El Govern y los Comuns han llegado a un acuerdo de presupuestos en los cuales Salvador Illa vincula la formación de Jéssica Albiach a la espera de los movimientos de Esquerra Republicana de Catalunya (ERC). Aunque el acuerdo no implica que el ejecutivo catalán tenga la mayoría parlamentaria para aprobar los acuerdos, la consejera de Territorio, Vivienda y Transición Ecológica y portavoz del Govern, Sílvia Paneque, ha defendido la firma con los Comuns y ha asegurado que es un «primer paso» hacia los presupuestos de la Generalitat de Catalunya. Paneque, en una entrevista en Catalunya Ràdio recogida por la ACN, ha añadido que desde el ejecutivo catalán se sigue trabajando para sumar a ERC al apoyo a los presupuestos de la Generalitat y ha asegurado que la intención del Govern catalán es tener los presupuestos «lo más pronto posible».

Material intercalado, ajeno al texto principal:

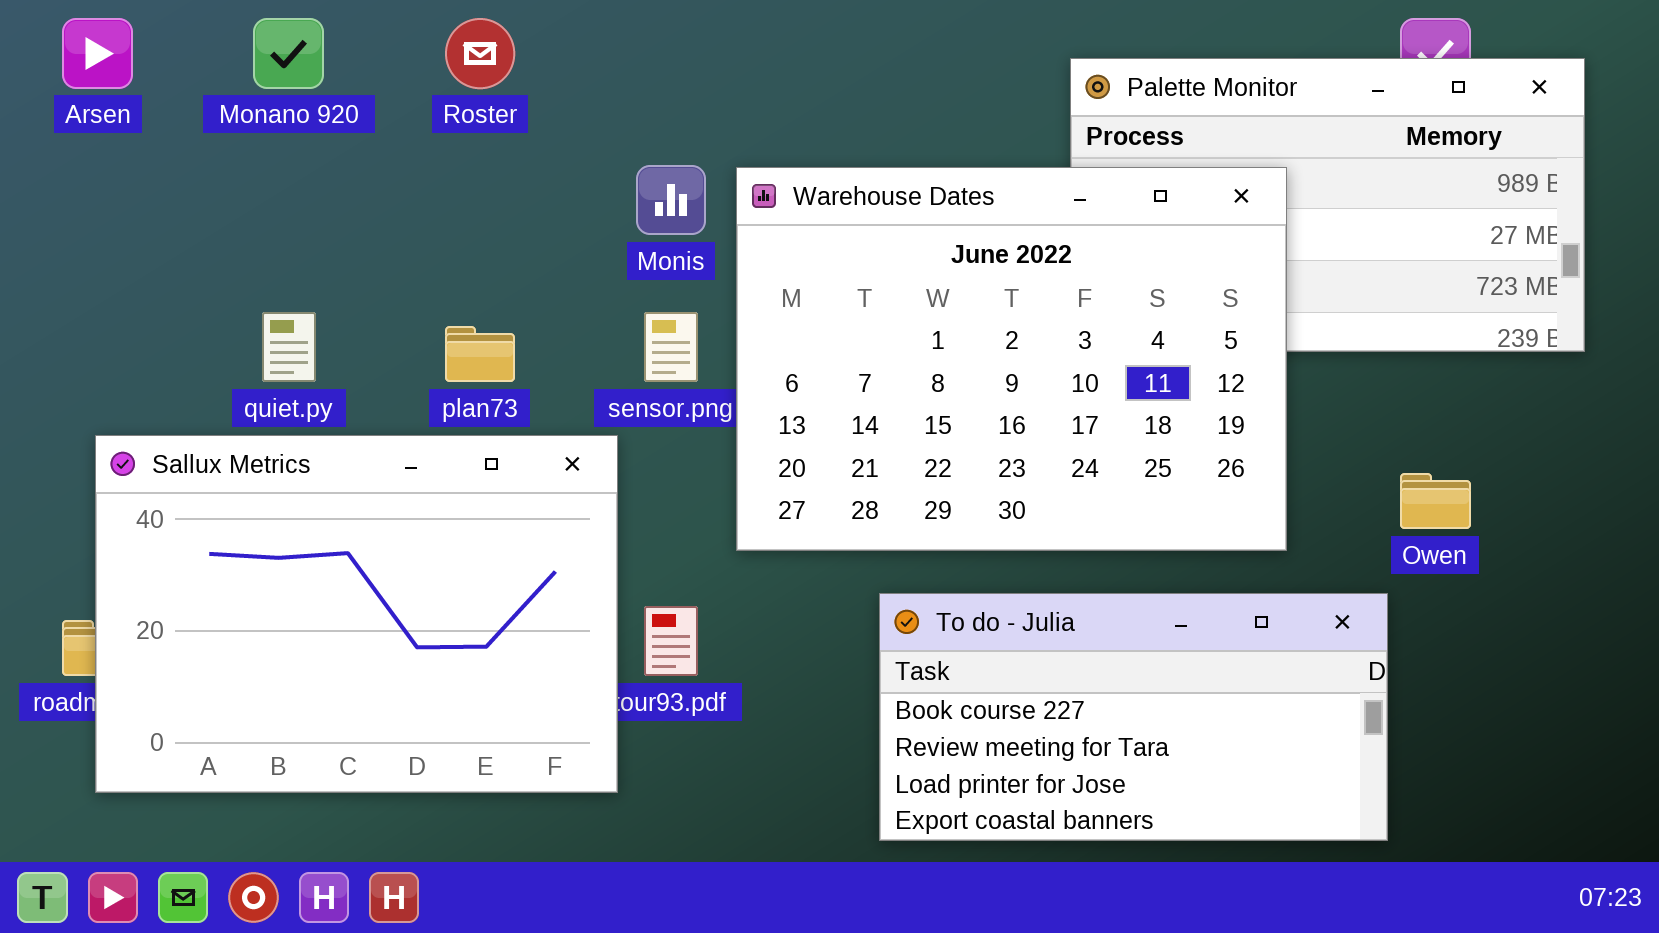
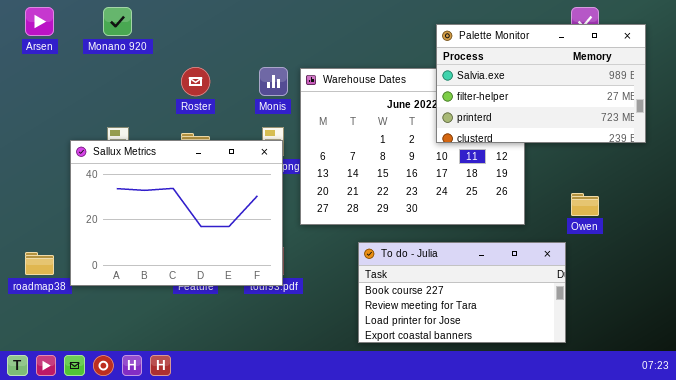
Roster: [445,18,515,89] -> [181,67,210,96], moved
Palette Monitor: [1070,58,1585,352] -> [436,24,646,143], raised
Sallux Metrics: [95,435,618,793] -> [70,140,283,286], moved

Sobre uno de los grandes puntos del acuerdo como es la vivienda, la consejera ha señalado que el pacto «va en la línea de asegurar que las compras estén vinculadas a un uso residencial o a un alquiler asequible» y que es una herramienta que «a través del urbanismo, y del planeamiento, de carácter temporal y delimitado geográficamente en las zonas tensionadas».
El Sindicato de Inquilinas, escéptico sobre este acuerdo
El acuerdo firmado por los Comuns y el Govern no ha caído especialmente bien al Sindicato de Inquilinas, que se ha mostrado escéptico y asegura que el acuerdo tiene «limitaciones serias«. Desde el sindicato alertan que la norma está “llena de agujeros” y piden que la limitación sobre la compra especulativa de vivienda sea mucho más clara. «Solo se debe poder comprar un piso si es para vivir en él», afirman desde el colectivo.

Desde el sindicato lamentan que el acuerdo entre el Govern y los Comuns no ofrece “garantías” de estabilidad para los inquilinos, y aseguran que la única solución es que “si alguien compra un bloque de pisos entero donde vive gente, se le debe obligar a hacer nuevos contratos con reducciones de precio” y piden que no recaiga sobre los ayuntamientos la responsabilidad de aplicar la normativa, ya que esto supone «alargar plazos». “Necesitamos una ley aplicable, sin fisuras y que acabe de verdad con la especulación con la vivienda”, aseguran.